**Aim of the task:**
Name every city mentioned in the interview transcript.

**Given passage:**
Bruce Bowser: You know a couple of years ago we were at a conference and there was some discussion about the impact that technology is having in terms of you know people's ability to focus. And Greg and I, we sat down talking over dinner one night and said you know this is a scenario where it seems like you know it's been it's been this way forever. But in reality, it's only been 10 years since we've since the advent of the iPhone which as you know is the instrument that most people use to communicate. And over the course of the last 10 years you know I think we've evolved into a community that I would say is largely addicted to their digital devices and it's created a real problem for focus not just in the workplace but for people in general. You know I have a bunch of pet peeves and living in the city of Toronto one of my pet peeves is it's difficult to walk down the street and not have to dodge people that are texting and walking and you know it's one of the leading causes of pedestrian accidents of automobile accidents. And you wonder you know how did we get there so. So, the book is really taking a good hard look at you know where we are as a society today with you know with distraction to digital devices and then it really delves into what are some things that you can do to change that and make yourself a higher performing individual in a company.
Jon Voigt: Right. I did another podcast around just corporate communication and the whole distraction. You know email alerts and pop ups and you know so many people, when right now right now right now and I think that links back to the whole problem with a cell phone is that people use it as an alarm system that somebody else wants you or there's something else going on.
Bruce Bowser: Well I think we live in an age of you know over the last 5,10 years we live in an age where you know we've developed a sense of always being turned on that you know that it's on-demand. You know if you're not getting back to somebody right away, something's wrong. And that's really one of the you know the main approaches that we take in the book. Is to let people know that you know, we don't have to be like that. I mean I love technology. You know I'm a bit of a tech geek.
Bruce Bowser: You know I buy every new piece of technology that comes out so there's nothing in the book that says we shouldn't use technology. It's really about moving shifting from a place where I believe technology controls us in a way too much in our personal lives, way too much in our business lives. And moving from there to a place where we actually control technology. You know and I quickly understood or realize when we started doing this work that you know it wasn't about how we could make employees more productive by getting them to be less distracted where more folks in the workplace when we really started delving into it. We realized that as employers we were largely to blame.
Bruce Bowser: And by that, I mean you know I think a lot of employers today inadvertently have 24/7 access to their employees. And I used to be one of the worst examples of that. I'd get on an airplane. I would fly to Calgary and I have four and a half hours of quiet time. I used to think by the way that it was because I'm a pilot. I was on a plane and I did stuff. That was my time to work. But the reality is there was no distractions which is really what the book is about. You know I get on a plane I do you know 40, 50, 60 e-mails. I'd land in Calgary and without any thought. This is where I think you know the issue comes without any thought these e-mails would go out across the country to you know to managers you know east to west. And I really wasn't conscious of the at the time of day so my manager and Halifax could be out you know with her husband and you don't get the e-mail from the present the company and say sir I've got to take this and I've interrupted their you know their minute their meal or their time with their children.

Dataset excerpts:
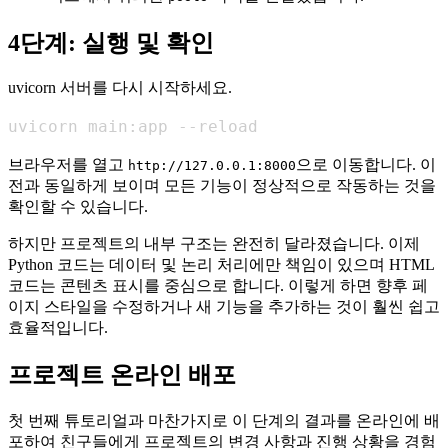
4단계: 실행 및 확인
uvicorn 서버를 다시 시작하세요.
uvicorn main:app --reload
브라우저를 열고
으로 이동합니다. 이
http://127.0.0.1:8000
전과 동일하게 보이며 모든 기능이 정상적으로 작동하는 것을
확인할 수 있습니다.
하지만 프로젝트의 내부 구조는 완전히 달라졌습니다. 이제
Python 코드는 데이터 및 논리 처리에만 책임이 있으며 HTML
코드는 콘텐츠 표시를 중심으로 합니다. 이렇게 하면 향후 페
이지 스타일을 수정하거나 새 기능을 추가하는 것이 훨씬 쉽고
효율적입니다.
프로젝트 온라인 배포
첫 번째 튜토리얼과 마찬가지로 이 단계의 결과를 온라인에 배
포하여 친구들에게 프로젝트의 변경 사항과 진행 상황을 경험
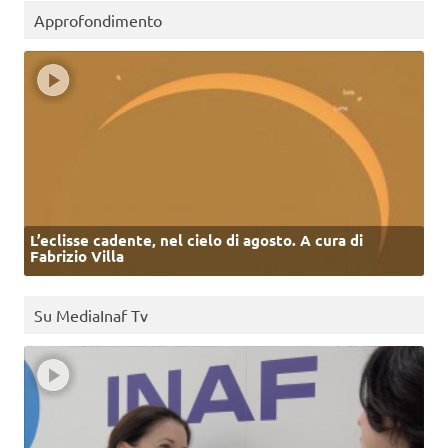
Approfondimento
L’eclisse cadente, nel cielo di agosto. A cura di
Fabrizio Villa
Su MediaInaf Tv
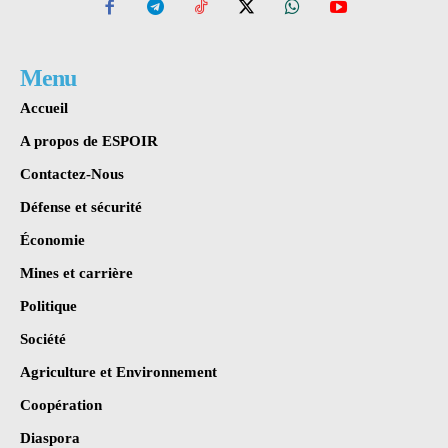
Menu
Accueil
A propos de ESPOIR
Contactez-Nous
Défense et sécurité
Économie
Mines et carrière
Politique
Société
Agriculture et Environnement
Coopération
Diaspora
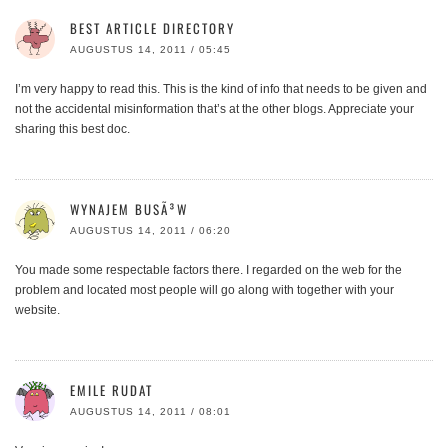
BEST ARTICLE DIRECTORY
AUGUSTUS 14, 2011 / 05:45
I’m very happy to read this. This is the kind of info that needs to be given and
not the accidental misinformation that’s at the other blogs. Appreciate your
sharing this best doc.
WYNAJEM BUSÃ³W
AUGUSTUS 14, 2011 / 06:20
You made some respectable factors there. I regarded on the web for the
problem and located most people will go along with together with your
website.
EMILE RUDAT
AUGUSTUS 14, 2011 / 08:01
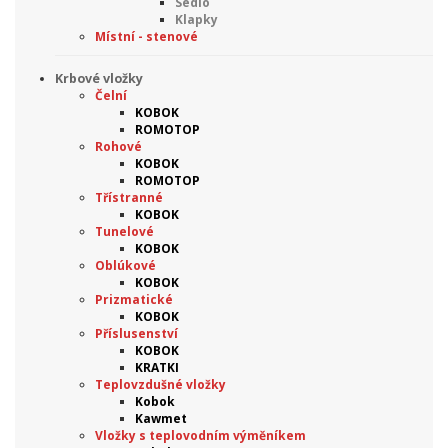
Sedlo
Klapky
Místní - stenové
Krbové vložky
Čelní
KOBOK
ROMOTOP
Rohové
KOBOK
ROMOTOP
Třístranné
KOBOK
Tunelové
KOBOK
Oblúkové
KOBOK
Prizmatické
KOBOK
Příslusenství
KOBOK
KRATKI
Teplovzdušné vložky
Kobok
Kawmet
Vložky s teplovodním výměníkem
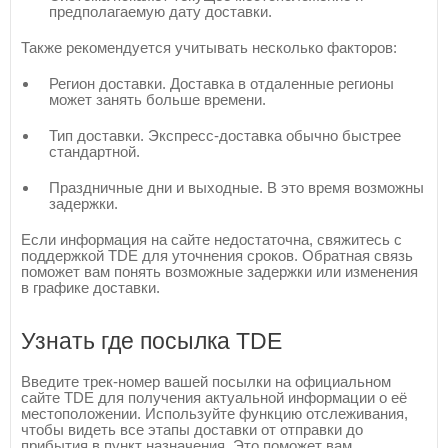
предполагаемую дату доставки.
Также рекомендуется учитывать несколько факторов:
Регион доставки. Доставка в отдаленные регионы
может занять больше времени.
Тип доставки. Экспресс-доставка обычно быстрее
стандартной.
Праздничные дни и выходные. В это время возможны
задержки.
Если информация на сайте недостаточна, свяжитесь с
поддержкой TDE для уточнения сроков. Обратная связь
поможет вам понять возможные задержки или изменения
в графике доставки.
Узнать где посылка TDE
Введите трек-номер вашей посылки на официальном
сайте TDE для получения актуальной информации о её
местоположении. Используйте функцию отслеживания,
чтобы видеть все этапы доставки от отправки до
прибытия в пункт назначения. Это поможет вам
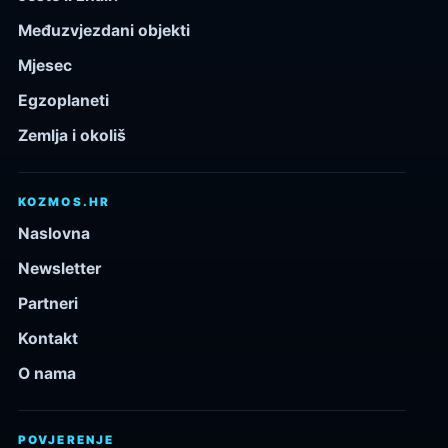
Međuzvjezdani objekti
Mjesec
Egzoplaneti
Zemlja i okoliš
KOZMOS.HR
Naslovna
Newsletter
Partneri
Kontakt
O nama
POVJERENJE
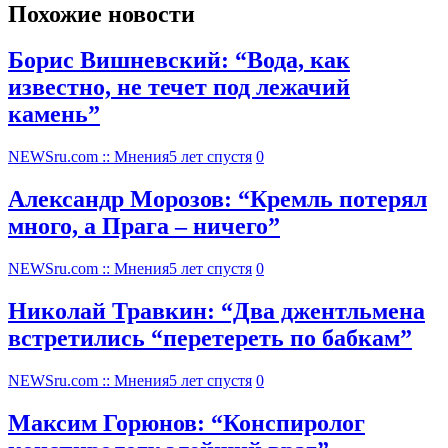
Похожие новости
Борис Вишневский: “Вода, как
известно, не течет под лежачий
камень”
NEWSru.com :: Мнения
5 лет спустя
0
Александр Морозов: “Кремль потерял
много, а Прага – ничего”
NEWSru.com :: Мнения
5 лет спустя
0
Николай Травкин: “Два джентльмена
встретились “перетереть по бабкам”
NEWSru.com :: Мнения
5 лет спустя
0
Максим Горюнов: “Конспиролог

**Solution below:**
Toronto, Calgary, Halifax